Après plus ou moins 5 ans d’existence il était temps de changer un peu l’édito :

47 pour ceux qui se demandent, n’a rien à voir avec le département, l’agent d’Hitman ou les rônins vengeurs. Non, le 47 c’est un lieu, une histoire commune à trois personnes qui partagent certaines passions et surtout les mêmes valeurs.

Le 47 c’est pour les enfants des années 80 et leurs successeurs, qui ont grandi avec une manette sous les pouces, un livre sur la table de chevet et un amour pour la culture en général. Vous continuerez à trouver ici du jeu, du livre, des billets d’humeur, des questions existentielles, des sessions cash et vide grenier, de la customisation…

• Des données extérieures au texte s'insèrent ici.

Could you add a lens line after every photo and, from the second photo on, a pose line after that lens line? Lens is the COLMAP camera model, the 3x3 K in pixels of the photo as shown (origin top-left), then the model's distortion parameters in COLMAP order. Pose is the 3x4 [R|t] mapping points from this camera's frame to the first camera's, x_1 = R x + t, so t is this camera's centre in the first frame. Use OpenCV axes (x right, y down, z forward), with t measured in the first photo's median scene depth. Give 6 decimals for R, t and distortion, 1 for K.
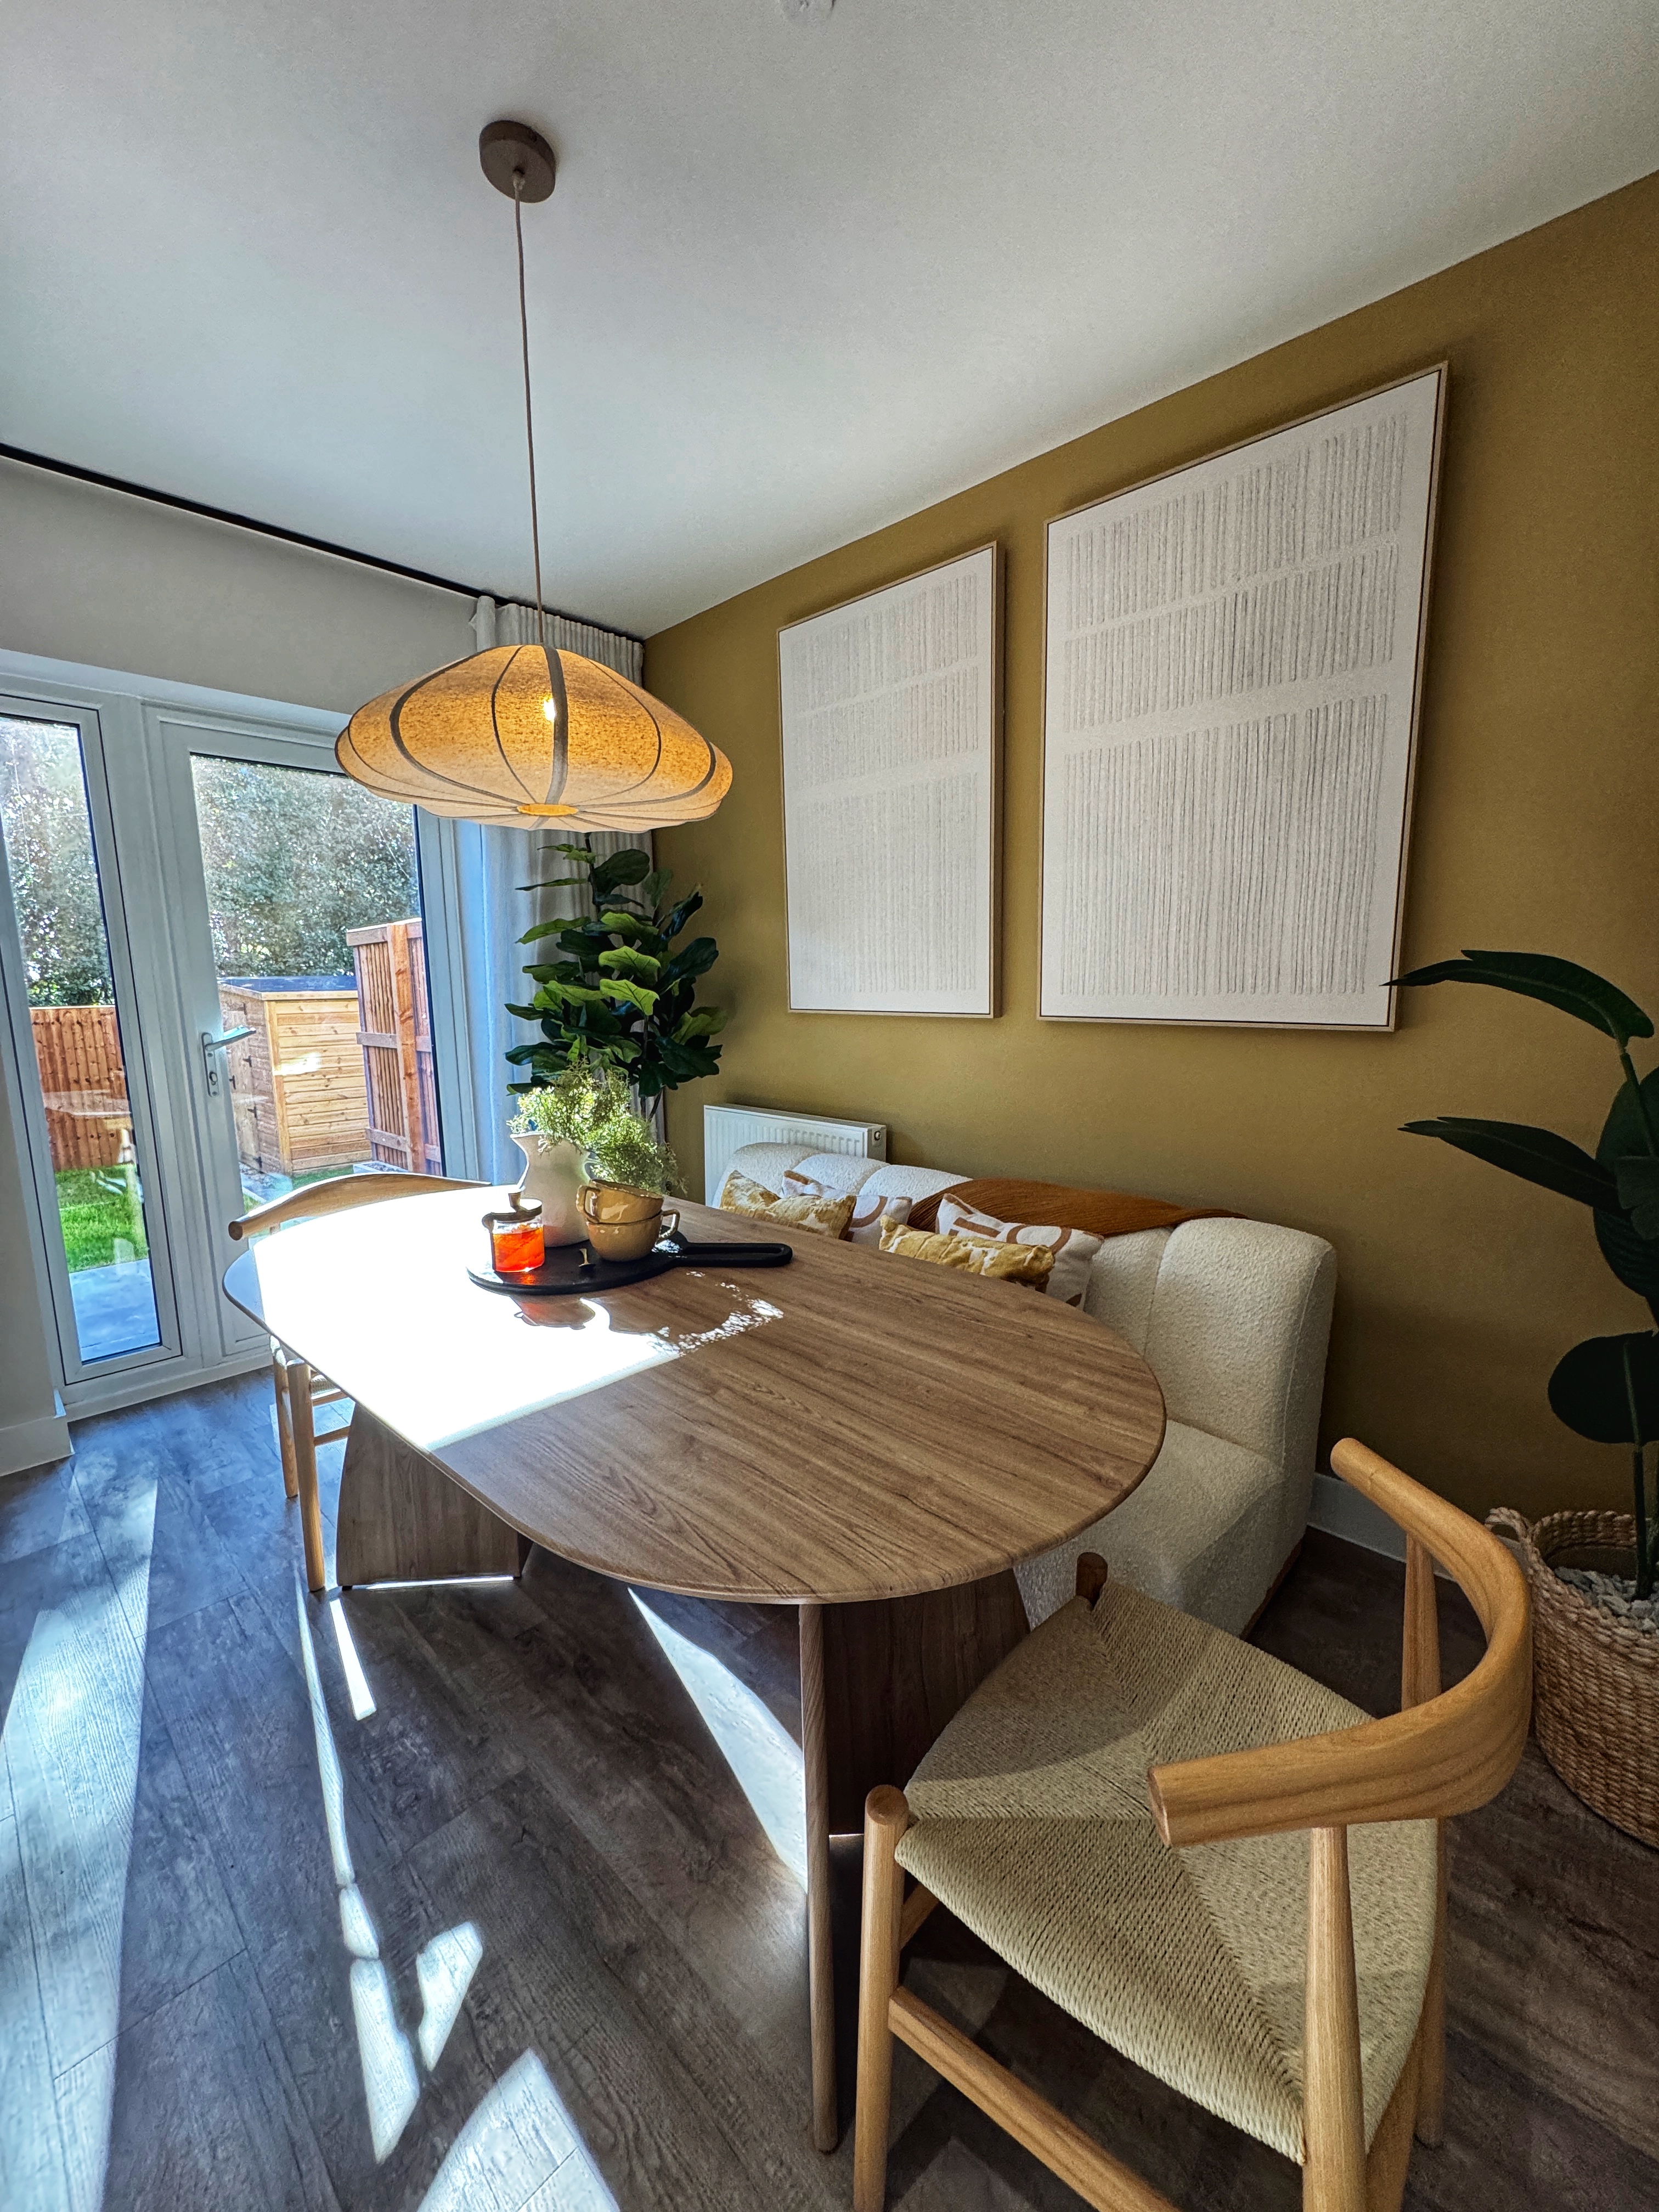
lens RADIAL K [[879.2, 0, 829.5], [0, 879.2, 1106.0], [0, 0, 1]] dist [-0.002478, 0.000904]
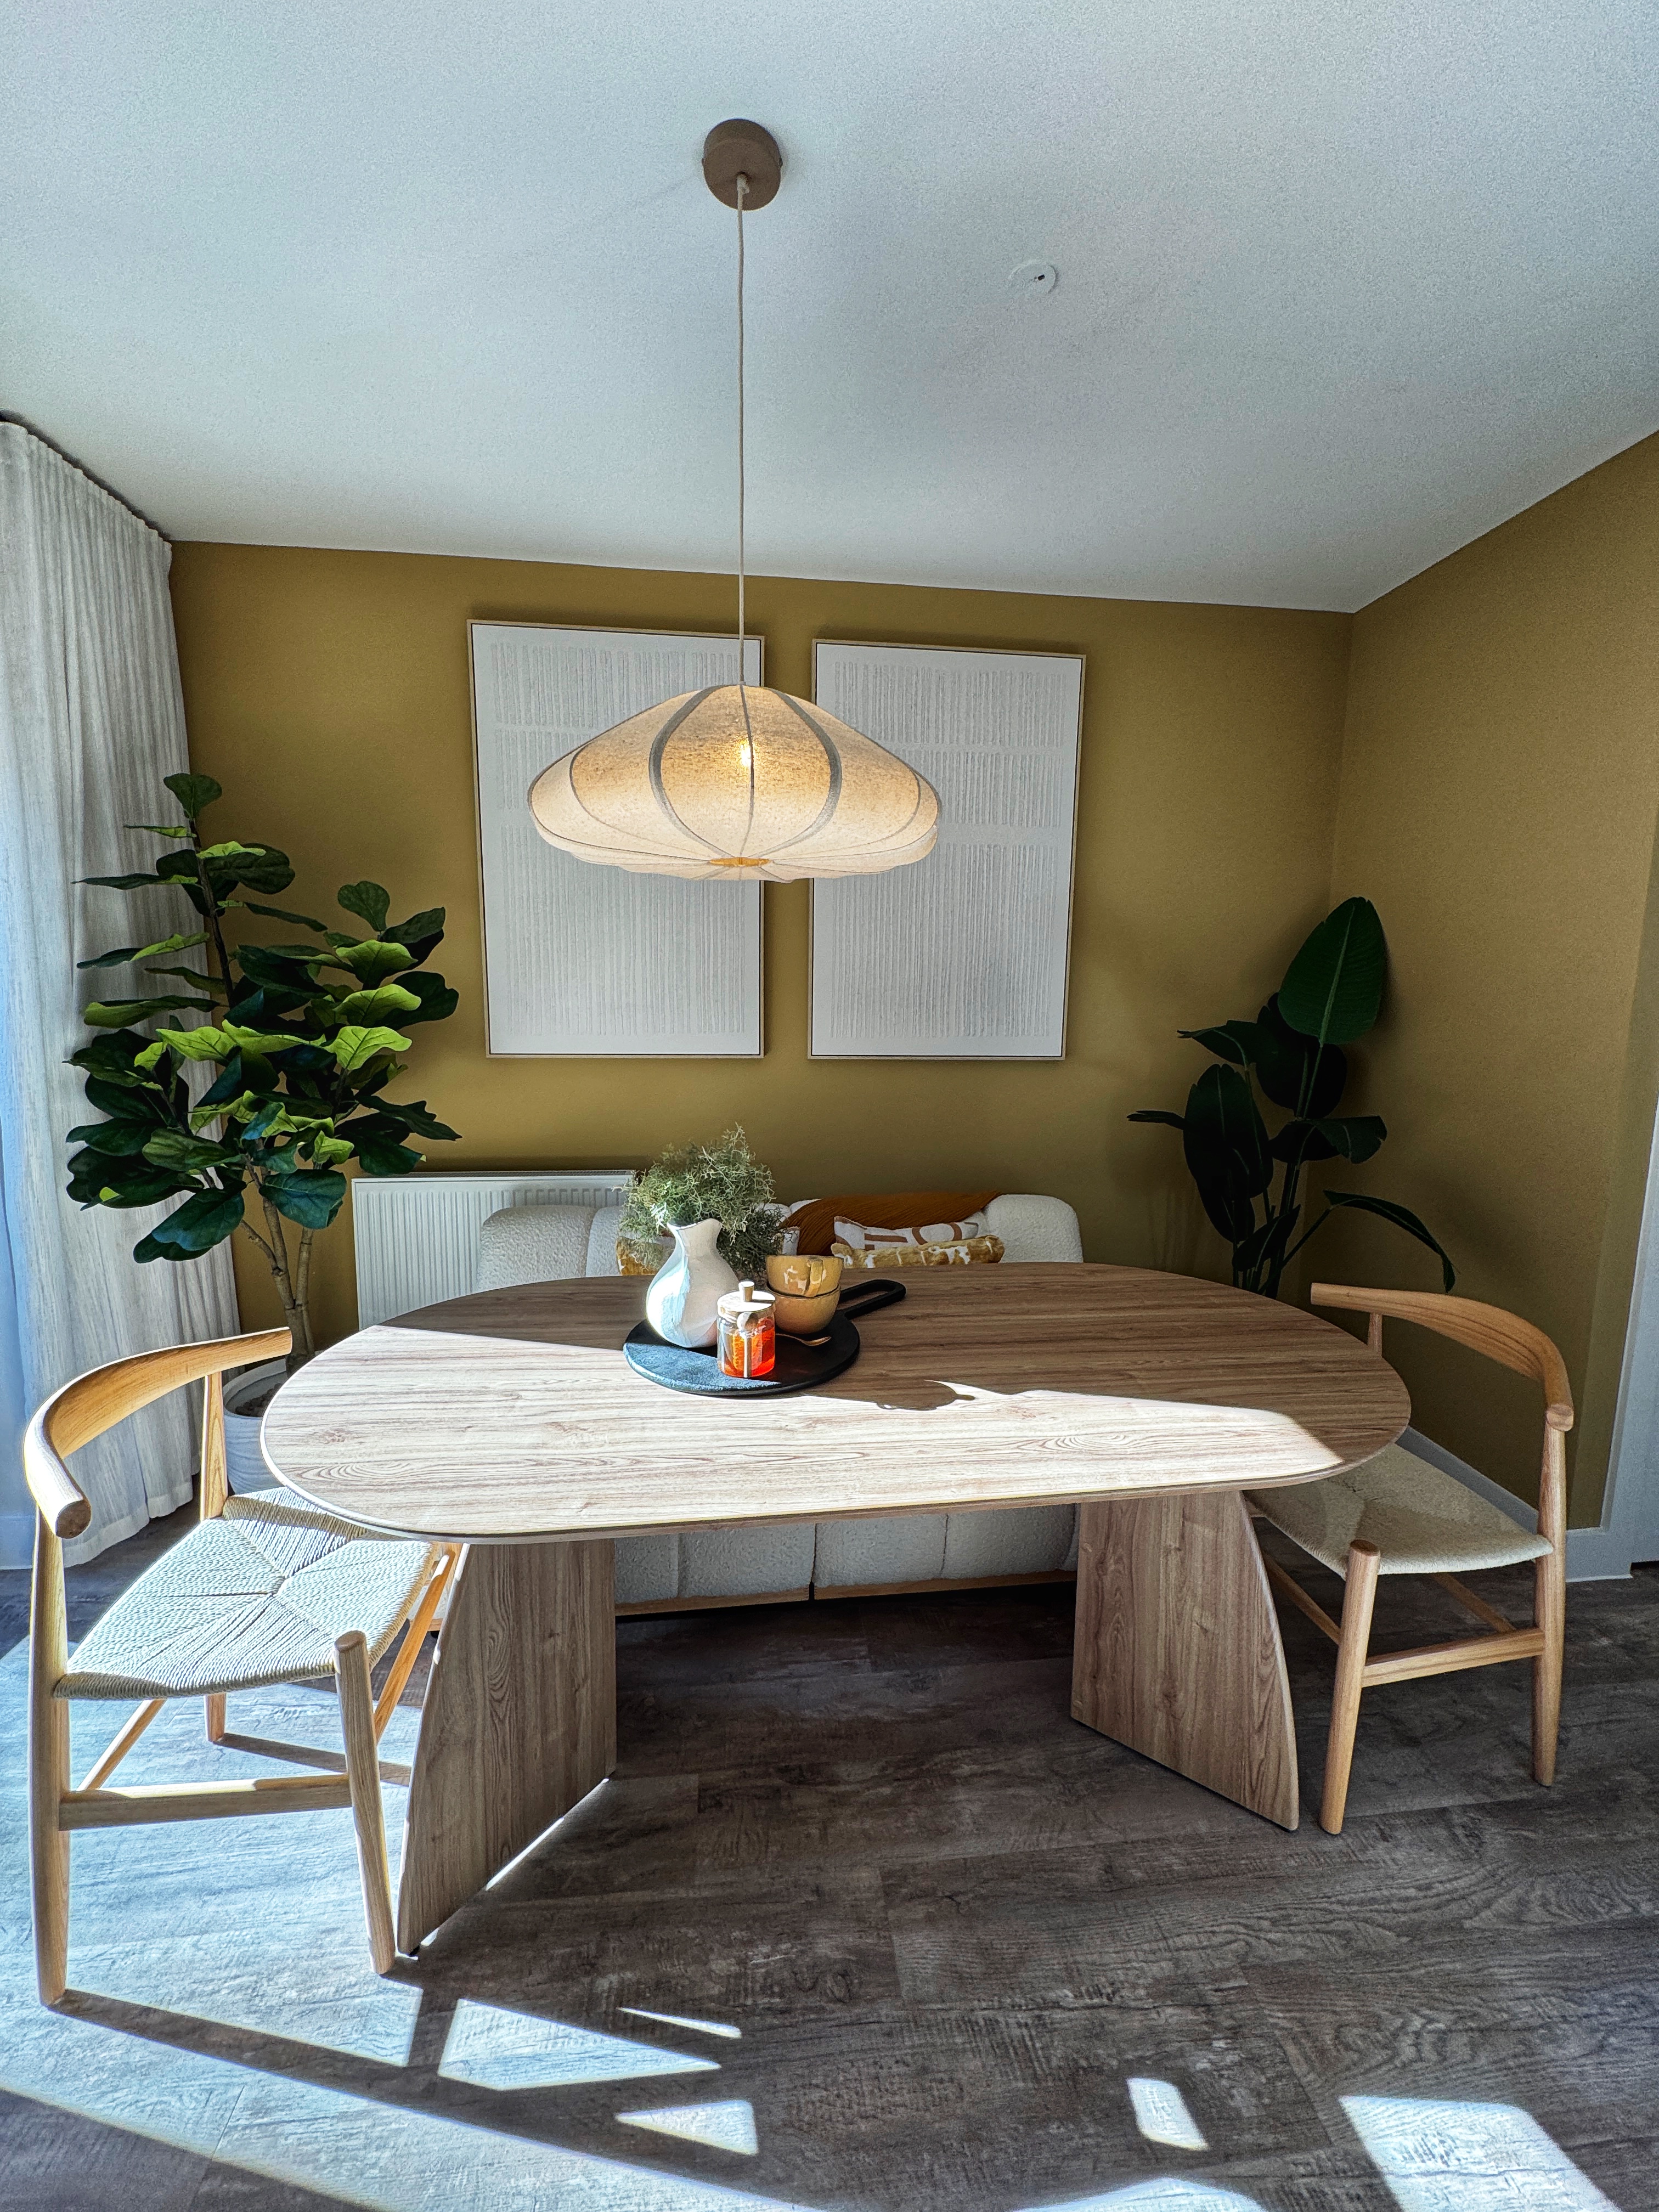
lens RADIAL K [[879.2, 0, 829.5], [0, 879.2, 1106.0], [0, 0, 1]] dist [-0.002478, 0.000904]
pose [[0.646938, -0.084434, 0.757853, -1.103943], [0.096993, 0.994890, 0.028044, -0.115277], [-0.756349, 0.055364, 0.651822, 0.392303]]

L’équipe récurrente du blog n’est pas composée d’une seule entité schizophrène qui parle à la troisième personne, même si l’Ours écrit 90% des posts, il est accompagné par des gens qui participent régulièrement ou exceptionnellement.

Les trois membres fondateurs du 47 sont donc : L’Ours qui squatte au pied des Pyrénées, La Panthère qui sillonne la France à moto, Le Faucon qui vole en cercle au-dessus de la capitale.

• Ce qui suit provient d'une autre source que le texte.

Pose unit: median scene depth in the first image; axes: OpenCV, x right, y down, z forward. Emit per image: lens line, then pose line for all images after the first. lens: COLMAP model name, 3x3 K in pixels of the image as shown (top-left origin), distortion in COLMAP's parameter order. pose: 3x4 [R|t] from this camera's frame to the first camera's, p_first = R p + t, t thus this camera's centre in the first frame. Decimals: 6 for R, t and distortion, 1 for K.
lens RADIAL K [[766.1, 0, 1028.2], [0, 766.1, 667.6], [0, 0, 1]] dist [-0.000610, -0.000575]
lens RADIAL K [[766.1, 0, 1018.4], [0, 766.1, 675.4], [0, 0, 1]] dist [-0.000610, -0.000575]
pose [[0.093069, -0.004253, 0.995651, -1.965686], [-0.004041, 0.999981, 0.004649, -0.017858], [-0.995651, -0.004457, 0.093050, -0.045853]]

Il y a comme renfort à forte participation et contribution : Benja « Alley-oop » Pivot, qui corrige tout ce que vous lisez (donc s’il y a des fautes c’est qu’on a oublié de lui faire lire un article).

Celui que vous allez voir passer assez régulièrement cette année : Swiss l’homme qui soude plus vite et plus propre que tous les YouTubeurs qu’on a vu jusqu’à maintenant mais qui n’aime pas être filmé.

On espère – et j’espère le convaincre quand il lira ces lignes dans son flux RSS – Sylvain l’homme-code qui pourrait écrire des critiques de livre, jeux et vous proposer de tester ses propres jeux (vas-y t’es obligé maintenant !).

Et puis plein de gens de passage qui donnent à un moment ou un autre un coup de main, en allant aux vides-greniers avec nous, en nous offrant des jeux, en nous posant des questions qui nous permettent de réfléchir à des articles etc.

Bonne lecture des articles de cette année, j’espère que vous apprécierez le contenu qu’on vous proposera.